*** Opening EXTRACTED RECORDS ***

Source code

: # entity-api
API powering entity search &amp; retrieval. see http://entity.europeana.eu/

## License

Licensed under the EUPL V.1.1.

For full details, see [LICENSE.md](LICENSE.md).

*** Closing EXTRACTED RECORDS ***

ASSIGNMENT - Render each line of the records above as a numbered list, leaving out any blank lines.

RESULT OF THE TASK -
1. Source code
2. : # entity-api
3. API powering entity search &amp; retrieval. see http://entity.europeana.eu/
4. ## License
5. Licensed under the EUPL V.1.1.
6. For full details, see [LICENSE.md](LICENSE.md).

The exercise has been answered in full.